> [INSTRUCTIONS TO FOLLOW]
Reply with one number, the count of lines below that contain the string "Original".

> [DATA EXCERPTS]
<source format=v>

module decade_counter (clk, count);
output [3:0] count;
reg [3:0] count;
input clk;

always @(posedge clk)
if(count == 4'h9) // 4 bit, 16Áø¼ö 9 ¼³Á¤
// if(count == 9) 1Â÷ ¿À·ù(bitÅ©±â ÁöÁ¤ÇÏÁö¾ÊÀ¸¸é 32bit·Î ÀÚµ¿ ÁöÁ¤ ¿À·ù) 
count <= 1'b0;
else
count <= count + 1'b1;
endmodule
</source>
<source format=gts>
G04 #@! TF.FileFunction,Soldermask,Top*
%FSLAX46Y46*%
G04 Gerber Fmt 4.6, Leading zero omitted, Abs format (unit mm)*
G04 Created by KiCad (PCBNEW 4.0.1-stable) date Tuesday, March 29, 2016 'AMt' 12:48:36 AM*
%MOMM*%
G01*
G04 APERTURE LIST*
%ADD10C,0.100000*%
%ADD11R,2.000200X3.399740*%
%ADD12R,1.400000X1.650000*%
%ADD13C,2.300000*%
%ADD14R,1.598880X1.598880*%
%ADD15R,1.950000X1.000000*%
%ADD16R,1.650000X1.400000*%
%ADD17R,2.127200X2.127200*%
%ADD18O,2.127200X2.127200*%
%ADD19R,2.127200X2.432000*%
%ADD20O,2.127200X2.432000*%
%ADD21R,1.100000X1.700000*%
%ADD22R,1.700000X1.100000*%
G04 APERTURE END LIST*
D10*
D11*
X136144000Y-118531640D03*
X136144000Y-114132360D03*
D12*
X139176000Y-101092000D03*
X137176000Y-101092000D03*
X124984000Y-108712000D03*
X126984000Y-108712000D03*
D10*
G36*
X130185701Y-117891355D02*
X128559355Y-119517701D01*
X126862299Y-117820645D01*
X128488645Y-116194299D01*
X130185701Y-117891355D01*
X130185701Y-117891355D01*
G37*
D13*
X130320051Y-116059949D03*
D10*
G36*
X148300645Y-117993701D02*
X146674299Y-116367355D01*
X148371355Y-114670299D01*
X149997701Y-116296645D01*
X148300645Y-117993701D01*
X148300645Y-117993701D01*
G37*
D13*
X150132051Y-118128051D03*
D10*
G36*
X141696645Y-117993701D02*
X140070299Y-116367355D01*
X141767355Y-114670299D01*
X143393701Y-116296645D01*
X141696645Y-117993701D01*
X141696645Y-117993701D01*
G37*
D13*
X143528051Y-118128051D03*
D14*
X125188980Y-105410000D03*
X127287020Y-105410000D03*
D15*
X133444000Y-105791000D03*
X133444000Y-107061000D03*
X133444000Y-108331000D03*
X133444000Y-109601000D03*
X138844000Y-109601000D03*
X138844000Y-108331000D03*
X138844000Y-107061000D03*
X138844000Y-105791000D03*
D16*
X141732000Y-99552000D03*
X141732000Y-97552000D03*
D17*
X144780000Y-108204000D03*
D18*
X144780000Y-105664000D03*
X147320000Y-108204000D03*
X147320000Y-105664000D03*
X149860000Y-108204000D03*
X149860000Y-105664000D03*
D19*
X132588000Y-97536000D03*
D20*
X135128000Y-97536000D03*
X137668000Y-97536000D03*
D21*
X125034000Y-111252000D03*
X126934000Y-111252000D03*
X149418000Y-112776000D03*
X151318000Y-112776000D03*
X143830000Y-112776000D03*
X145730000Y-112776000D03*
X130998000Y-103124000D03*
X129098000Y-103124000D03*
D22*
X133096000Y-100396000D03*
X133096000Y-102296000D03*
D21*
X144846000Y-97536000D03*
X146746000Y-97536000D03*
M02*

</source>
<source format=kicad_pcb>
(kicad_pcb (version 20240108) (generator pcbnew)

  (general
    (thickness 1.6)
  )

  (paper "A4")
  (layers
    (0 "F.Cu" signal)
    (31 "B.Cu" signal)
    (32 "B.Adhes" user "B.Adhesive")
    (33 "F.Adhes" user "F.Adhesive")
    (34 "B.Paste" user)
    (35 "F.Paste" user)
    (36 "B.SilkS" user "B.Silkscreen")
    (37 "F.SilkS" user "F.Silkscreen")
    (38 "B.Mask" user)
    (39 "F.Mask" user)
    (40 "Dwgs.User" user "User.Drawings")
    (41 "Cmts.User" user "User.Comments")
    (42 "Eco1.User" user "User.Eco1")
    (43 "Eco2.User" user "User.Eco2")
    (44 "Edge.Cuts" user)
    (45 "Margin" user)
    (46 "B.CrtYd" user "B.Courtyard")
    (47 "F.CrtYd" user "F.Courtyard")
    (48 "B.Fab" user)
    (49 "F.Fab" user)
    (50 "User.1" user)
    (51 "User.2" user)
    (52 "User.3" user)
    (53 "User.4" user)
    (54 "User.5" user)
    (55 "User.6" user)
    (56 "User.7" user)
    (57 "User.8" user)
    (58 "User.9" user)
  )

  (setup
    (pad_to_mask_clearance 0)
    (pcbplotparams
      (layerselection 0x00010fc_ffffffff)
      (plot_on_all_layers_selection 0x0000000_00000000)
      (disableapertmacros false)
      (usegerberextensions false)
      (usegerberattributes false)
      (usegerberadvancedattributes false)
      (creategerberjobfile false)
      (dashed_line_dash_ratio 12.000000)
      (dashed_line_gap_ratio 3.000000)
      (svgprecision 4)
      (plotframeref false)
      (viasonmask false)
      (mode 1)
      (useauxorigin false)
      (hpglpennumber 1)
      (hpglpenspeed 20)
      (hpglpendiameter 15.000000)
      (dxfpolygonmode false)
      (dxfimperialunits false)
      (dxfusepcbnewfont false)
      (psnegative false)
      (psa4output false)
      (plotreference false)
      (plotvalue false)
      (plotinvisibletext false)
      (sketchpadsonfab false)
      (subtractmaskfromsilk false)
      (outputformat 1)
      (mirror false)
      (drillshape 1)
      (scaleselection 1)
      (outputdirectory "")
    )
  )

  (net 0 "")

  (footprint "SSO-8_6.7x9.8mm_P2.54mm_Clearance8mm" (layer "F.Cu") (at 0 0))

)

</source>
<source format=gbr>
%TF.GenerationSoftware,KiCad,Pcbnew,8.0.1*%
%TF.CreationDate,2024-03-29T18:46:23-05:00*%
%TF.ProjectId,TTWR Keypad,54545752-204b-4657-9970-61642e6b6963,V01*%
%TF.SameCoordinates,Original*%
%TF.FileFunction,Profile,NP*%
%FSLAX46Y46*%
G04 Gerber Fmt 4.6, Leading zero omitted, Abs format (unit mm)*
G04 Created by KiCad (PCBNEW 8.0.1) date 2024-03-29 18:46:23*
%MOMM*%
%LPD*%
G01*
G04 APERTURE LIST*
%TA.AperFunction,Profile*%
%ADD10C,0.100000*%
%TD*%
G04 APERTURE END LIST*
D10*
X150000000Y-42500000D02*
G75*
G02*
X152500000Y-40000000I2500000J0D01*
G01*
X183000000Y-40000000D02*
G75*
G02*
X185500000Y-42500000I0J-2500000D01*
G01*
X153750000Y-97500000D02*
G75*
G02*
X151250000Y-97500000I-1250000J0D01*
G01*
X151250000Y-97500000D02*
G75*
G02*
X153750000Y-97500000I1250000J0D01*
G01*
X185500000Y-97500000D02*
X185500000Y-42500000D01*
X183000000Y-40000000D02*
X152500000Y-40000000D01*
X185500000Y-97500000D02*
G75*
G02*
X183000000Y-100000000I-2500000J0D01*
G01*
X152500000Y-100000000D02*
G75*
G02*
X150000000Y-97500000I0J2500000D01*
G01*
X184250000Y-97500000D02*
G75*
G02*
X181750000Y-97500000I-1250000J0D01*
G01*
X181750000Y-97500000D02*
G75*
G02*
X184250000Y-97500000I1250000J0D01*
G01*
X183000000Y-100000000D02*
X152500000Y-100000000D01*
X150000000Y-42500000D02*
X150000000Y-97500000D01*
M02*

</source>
* * *
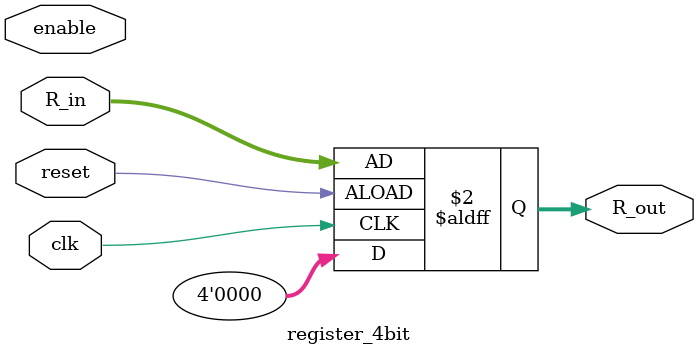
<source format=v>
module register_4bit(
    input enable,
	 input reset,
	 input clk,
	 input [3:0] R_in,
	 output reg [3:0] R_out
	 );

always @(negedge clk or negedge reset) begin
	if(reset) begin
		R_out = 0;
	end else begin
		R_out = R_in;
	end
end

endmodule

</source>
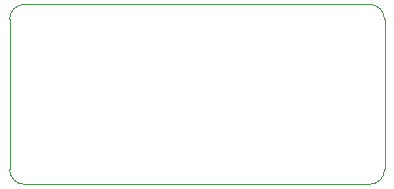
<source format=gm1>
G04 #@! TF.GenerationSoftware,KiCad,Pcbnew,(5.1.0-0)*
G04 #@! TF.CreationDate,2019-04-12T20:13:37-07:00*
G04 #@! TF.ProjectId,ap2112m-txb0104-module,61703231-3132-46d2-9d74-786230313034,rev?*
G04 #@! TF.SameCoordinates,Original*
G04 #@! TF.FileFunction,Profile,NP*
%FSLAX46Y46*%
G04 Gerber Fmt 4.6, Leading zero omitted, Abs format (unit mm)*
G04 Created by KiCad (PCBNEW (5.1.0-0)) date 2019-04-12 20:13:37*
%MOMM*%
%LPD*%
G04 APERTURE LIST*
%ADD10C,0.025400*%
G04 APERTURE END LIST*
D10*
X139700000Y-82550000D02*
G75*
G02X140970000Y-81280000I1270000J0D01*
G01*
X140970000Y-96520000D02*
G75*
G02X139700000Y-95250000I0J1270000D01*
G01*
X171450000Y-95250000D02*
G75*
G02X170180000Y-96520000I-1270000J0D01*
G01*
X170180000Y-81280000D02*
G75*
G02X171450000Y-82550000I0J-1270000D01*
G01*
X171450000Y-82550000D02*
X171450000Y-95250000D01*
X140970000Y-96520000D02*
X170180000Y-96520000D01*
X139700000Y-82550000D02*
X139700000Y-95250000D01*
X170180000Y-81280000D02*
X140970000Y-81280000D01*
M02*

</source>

> [EXPECTED ANSWER]
2